• [Your objective]
Reproduce the entries word for word, starting at the line containing "Count the number" and continuing through the final line of the entries, inclusive, and omit the pictures from your output.

• [Data records]
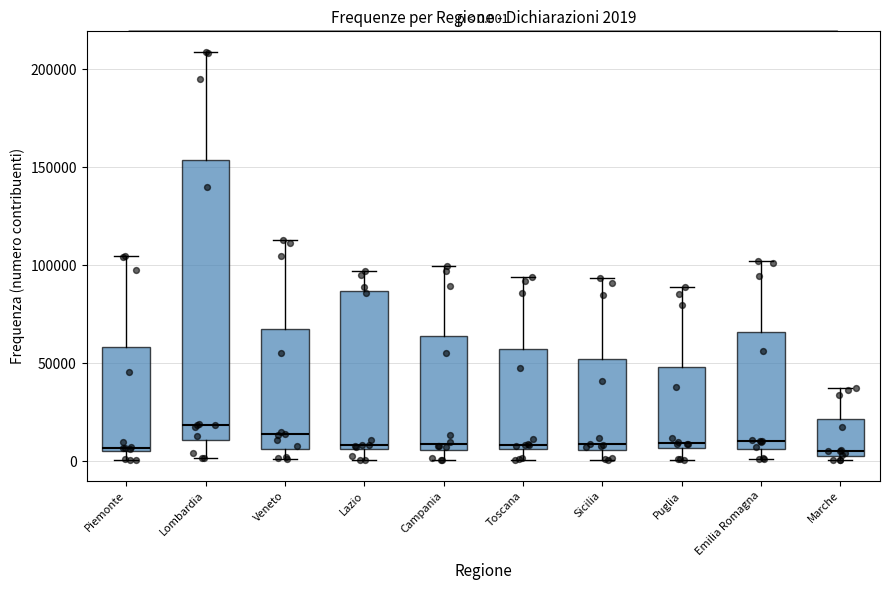

Comparing the boxes themselves (not the whiskers), which one is the tallest?

Lombardia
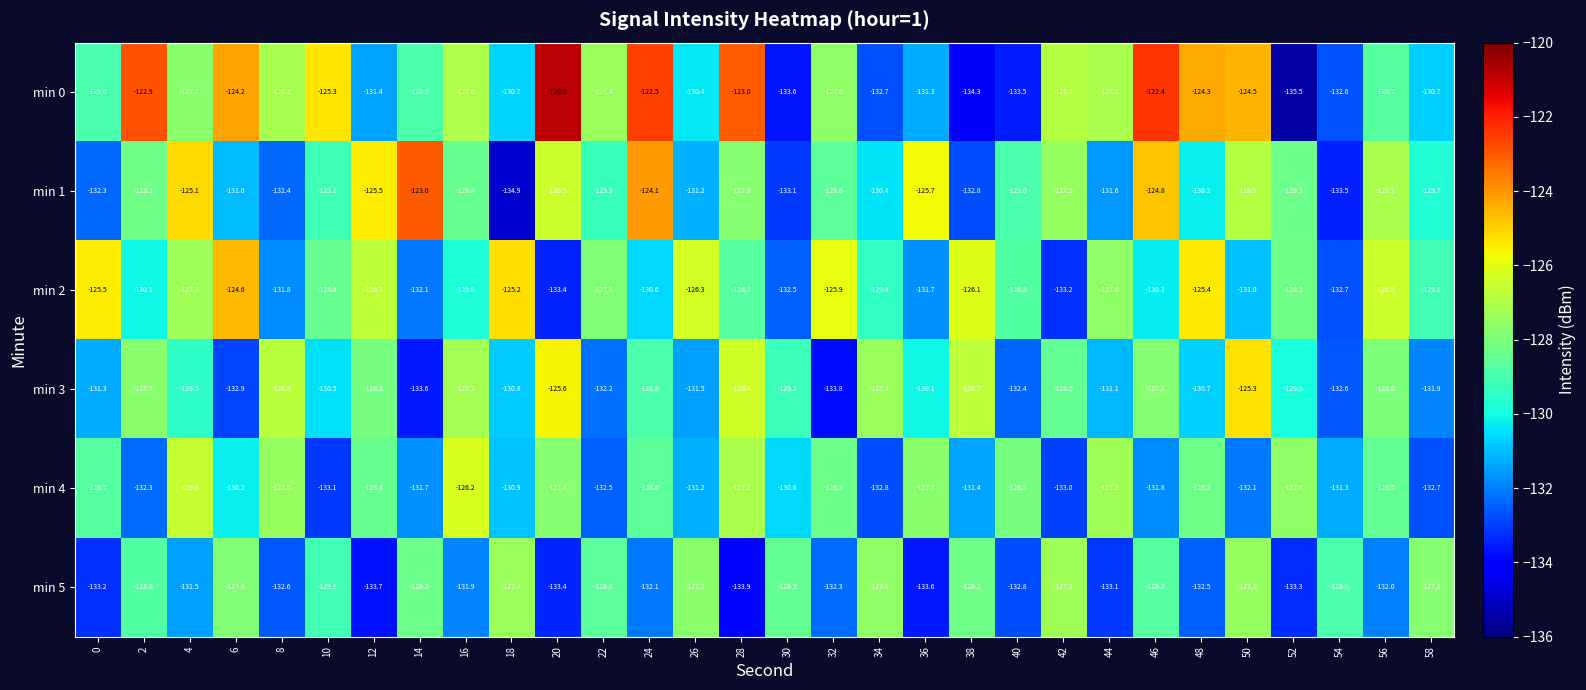

Count the number of data series in this chart.

6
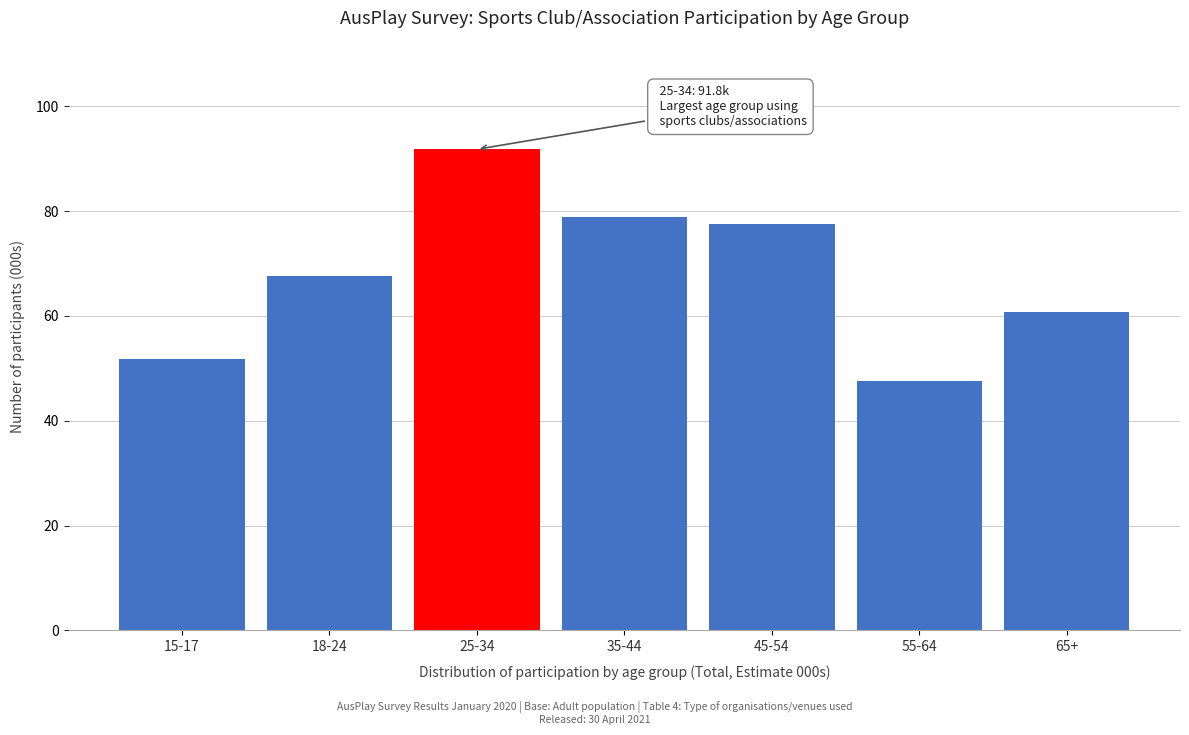

Reading left to right, extract all data points from this chart.

51.7	67.7	91.8	78.8	77.6	47.5	60.7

• [Task response]
Count the number of data series in this chart.

6

Reading left to right, extract all data points from this chart.

51.7	67.7	91.8	78.8	77.6	47.5	60.7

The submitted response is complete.